Steady-state (Φ_x) analysis was performed to identify sites of anaplerosis and exchange at intersecting metabolic nodes based on the quotient of product and precursor enrichments (derivations and equations in Supplemental Experimental Procedures S4; Supplemental Table S2).

Metabolic Model for Flux Analysis

The time courses of ¹³C labeling were fit with a mathematical model of the TCA cycle (described in Supplemental Experimental Procedures S5). The model describes the labeling of the pyruvate pool from a glycolytic precursor and the entry of carbons into the TCA cycle via the PDH and PC reactions using [U-¹³C₃]PEP as a driving function. The label is distributed through all possible isotopomers for citrate, αKG, glutamate, succinate, malate and OAA. The isotopomers were grouped in combination pools based on the number and/or position of labeled carbons and used to fit target data. As target data we used the following time course: [U-¹³C₃]pyruvate, Cit_a,f,i,d,h,,j, Cit_a, Cit_f, Cit_h+i and Cit_j, total label in glutamate-C4,5, and ¹³C₂-, ¹³C₃-, ¹³C₄-succinate, malate and OAA. The mass balance and isotope rate equations are shown (Supplemental Experimental Procedures S5). Metabolic modeling was performed using CWave software, version 3.0 (Mason et al., 2003) running in MATLAB (Natick, MA, USA) version R2014b with OS X version 10.9.4. The distributions of uncertainty were calculated using a Monte-Carlo analysis with 20 repetitions (Patel et al., 2010).
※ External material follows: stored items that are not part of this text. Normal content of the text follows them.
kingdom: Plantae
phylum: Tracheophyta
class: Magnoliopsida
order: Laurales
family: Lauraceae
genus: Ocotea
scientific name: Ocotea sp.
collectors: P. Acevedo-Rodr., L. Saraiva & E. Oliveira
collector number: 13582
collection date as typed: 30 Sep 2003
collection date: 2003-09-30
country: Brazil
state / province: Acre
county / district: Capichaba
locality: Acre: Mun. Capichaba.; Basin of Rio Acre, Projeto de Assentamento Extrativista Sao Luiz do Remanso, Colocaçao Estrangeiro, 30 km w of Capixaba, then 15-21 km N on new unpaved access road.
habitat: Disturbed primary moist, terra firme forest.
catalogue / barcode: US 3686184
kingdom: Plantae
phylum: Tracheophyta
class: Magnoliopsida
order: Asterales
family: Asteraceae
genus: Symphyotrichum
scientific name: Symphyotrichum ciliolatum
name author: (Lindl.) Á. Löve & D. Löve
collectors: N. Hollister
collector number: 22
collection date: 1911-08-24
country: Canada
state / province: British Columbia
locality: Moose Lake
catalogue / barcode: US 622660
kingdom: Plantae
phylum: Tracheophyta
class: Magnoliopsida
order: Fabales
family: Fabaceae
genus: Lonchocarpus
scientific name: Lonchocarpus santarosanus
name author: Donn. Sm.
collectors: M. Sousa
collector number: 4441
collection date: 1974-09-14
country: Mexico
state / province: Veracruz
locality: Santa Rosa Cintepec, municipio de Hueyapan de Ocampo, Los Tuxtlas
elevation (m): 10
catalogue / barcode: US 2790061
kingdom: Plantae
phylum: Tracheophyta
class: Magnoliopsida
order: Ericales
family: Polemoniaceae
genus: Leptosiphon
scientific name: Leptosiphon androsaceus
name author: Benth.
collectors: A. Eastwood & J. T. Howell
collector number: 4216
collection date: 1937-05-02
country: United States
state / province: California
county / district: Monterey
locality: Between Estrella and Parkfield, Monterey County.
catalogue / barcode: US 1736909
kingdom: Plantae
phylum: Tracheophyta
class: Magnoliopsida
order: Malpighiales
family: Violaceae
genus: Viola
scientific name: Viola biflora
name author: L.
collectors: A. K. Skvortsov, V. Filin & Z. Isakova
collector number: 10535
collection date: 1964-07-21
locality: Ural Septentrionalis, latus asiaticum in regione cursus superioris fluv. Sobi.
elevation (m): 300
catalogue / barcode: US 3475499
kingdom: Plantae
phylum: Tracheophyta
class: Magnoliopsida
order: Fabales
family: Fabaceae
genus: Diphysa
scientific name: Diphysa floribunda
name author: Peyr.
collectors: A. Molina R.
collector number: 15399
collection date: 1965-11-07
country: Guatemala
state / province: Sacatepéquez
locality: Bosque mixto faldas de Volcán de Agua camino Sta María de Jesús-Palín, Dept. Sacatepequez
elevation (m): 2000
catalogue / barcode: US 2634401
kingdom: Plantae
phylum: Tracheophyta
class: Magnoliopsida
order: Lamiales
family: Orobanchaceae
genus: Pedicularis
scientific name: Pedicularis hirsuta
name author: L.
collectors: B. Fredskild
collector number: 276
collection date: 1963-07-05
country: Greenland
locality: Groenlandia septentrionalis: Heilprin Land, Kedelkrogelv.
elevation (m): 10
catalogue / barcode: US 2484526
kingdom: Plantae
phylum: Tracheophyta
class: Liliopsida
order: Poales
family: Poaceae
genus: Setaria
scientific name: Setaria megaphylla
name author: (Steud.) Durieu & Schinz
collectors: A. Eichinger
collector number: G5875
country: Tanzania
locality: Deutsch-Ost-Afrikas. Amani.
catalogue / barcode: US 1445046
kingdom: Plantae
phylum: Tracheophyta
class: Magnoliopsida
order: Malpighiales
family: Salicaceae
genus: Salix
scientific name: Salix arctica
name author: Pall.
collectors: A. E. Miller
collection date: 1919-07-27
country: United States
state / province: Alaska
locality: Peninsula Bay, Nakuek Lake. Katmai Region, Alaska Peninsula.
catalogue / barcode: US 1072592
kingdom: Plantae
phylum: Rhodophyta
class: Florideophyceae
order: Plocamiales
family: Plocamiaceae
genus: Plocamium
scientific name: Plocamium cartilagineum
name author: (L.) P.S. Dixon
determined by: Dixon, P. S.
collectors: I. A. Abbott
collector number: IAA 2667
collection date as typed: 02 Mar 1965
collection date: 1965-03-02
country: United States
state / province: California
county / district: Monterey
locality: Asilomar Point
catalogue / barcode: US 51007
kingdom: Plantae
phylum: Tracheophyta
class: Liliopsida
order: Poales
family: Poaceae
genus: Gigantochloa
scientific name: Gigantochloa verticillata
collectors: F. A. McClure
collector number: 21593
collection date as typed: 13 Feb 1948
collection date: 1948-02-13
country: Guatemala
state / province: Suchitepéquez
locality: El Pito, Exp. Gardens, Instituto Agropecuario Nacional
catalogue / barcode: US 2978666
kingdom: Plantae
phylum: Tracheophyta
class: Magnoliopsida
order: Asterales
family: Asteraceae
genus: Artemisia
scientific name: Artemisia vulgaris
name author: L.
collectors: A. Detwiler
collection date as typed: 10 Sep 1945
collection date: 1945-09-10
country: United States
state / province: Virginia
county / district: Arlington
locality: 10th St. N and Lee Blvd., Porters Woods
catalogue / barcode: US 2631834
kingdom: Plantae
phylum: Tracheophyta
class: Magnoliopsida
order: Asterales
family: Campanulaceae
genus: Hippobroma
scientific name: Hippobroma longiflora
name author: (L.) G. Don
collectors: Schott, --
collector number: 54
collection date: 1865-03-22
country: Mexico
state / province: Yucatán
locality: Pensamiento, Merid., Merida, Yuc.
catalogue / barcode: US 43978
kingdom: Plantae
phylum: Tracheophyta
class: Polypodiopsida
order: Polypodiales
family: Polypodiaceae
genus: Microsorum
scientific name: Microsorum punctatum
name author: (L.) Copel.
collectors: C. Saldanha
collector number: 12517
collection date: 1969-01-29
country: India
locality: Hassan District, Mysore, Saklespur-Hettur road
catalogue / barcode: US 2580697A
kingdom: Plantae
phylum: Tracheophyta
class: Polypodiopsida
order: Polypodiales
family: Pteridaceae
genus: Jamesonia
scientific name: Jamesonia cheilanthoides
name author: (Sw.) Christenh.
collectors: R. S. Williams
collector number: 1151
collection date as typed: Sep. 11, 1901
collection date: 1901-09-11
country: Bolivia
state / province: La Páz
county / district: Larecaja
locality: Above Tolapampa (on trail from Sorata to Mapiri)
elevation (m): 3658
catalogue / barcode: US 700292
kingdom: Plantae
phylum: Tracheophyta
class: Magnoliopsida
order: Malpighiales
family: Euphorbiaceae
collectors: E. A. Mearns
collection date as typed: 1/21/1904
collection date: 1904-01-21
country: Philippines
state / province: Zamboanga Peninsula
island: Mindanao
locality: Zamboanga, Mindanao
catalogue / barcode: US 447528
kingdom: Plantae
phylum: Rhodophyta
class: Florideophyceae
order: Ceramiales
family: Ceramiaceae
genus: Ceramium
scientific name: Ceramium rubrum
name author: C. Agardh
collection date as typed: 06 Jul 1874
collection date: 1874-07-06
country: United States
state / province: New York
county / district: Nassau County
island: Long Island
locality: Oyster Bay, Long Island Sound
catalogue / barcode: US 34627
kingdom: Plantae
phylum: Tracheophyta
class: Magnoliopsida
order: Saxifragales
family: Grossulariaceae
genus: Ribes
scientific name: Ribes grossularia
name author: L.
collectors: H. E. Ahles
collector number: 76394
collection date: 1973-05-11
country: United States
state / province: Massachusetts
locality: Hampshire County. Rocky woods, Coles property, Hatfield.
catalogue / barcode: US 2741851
Oxygen consumption measurements

Oxygen consumption of INS-1 cells was measured in DMEM media, similar to the described above, and according to the protocol previously described (Wikstrom et al., 2012). Cells were incubated with 2.5 mM glucose for 1 hour before the addition of glucose to a final concentration of 2.5, 5, 7 or 9 mM. Cellular respiration was perturbed at indicated times during the assay by the addition of oligomycin (5µM), FCCP (1µM) and a mixture of rotenone (5µM) and antimycin A (10µM).

Statistical Analysis

All data are reported as mean ± S.E.M. Comparisons of metabolic parameters were made by a one-way analysis of variance corrected for multiple comparisons using Dunnett’s test. Differences were considered to be significant at p<0.05.

Highlights.

• LC-MS/MS positional ¹³C-enrichment for steady-state and dynamic flux analysis.

• Intersecting metabolic fluxes are disentangled by deciphering citrate isotopomers.

• Comprehensive precursor/product positional ¹³C label transfer analysis.

• Quantitative mitochondrial oxidative, anaplerotic, cycling and exchange rates.